Department of Psychology, P.O. Box 870348, University of Alabama, Tuscaloosa, AL 35405, United States.

Copyright

(Copyright © 2011, Elsevier Publishing)

DOI

10.1016/j.bandc.2011.03.002

PMID

21458903

Abstract

Socioeconomic status (SES), a variable combining income, education, and occupation, is correlated with a variety of social health outcomes including school dropout rates, early parenthood, delinquency, and mental illness. Several studies conducted in the 1970s and 1980s largely failed to report a relationship between SES and hemispheric asymmetry as measured by lateral differences in dichotic listening, tactile dot enumeration, and visual emotion and word recognition.
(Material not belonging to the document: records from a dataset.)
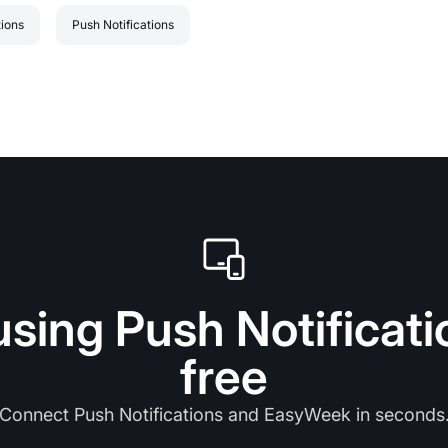
tions
Push Notifications
using Push Notificati
free
Connect Push Notifications and EasyWeek in seconds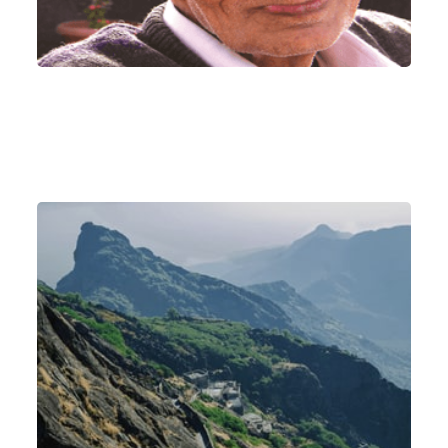
Mount Girnar - the abode of Param Pujya
Satguru Shri Siddhnath Baba (Satguru of
Kaka)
However, none of the studies used asymmetry measures correcting for both ceiling and floor effects in accuracy, raising the question of whether lower and higher SES groups were comparable. Here the published data are reanalyzed using a laterality coefficient that corrects for such effects. The results are consistent across studies in revealing reduced lateralization in lower SES groups. Developmentally, this finding is consistent with either maturation delay or reduced functional specialization, or both. Suggestions are made for further research that include the use of behavioral asymmetry measures to screen tasks for structural and functional brain imaging.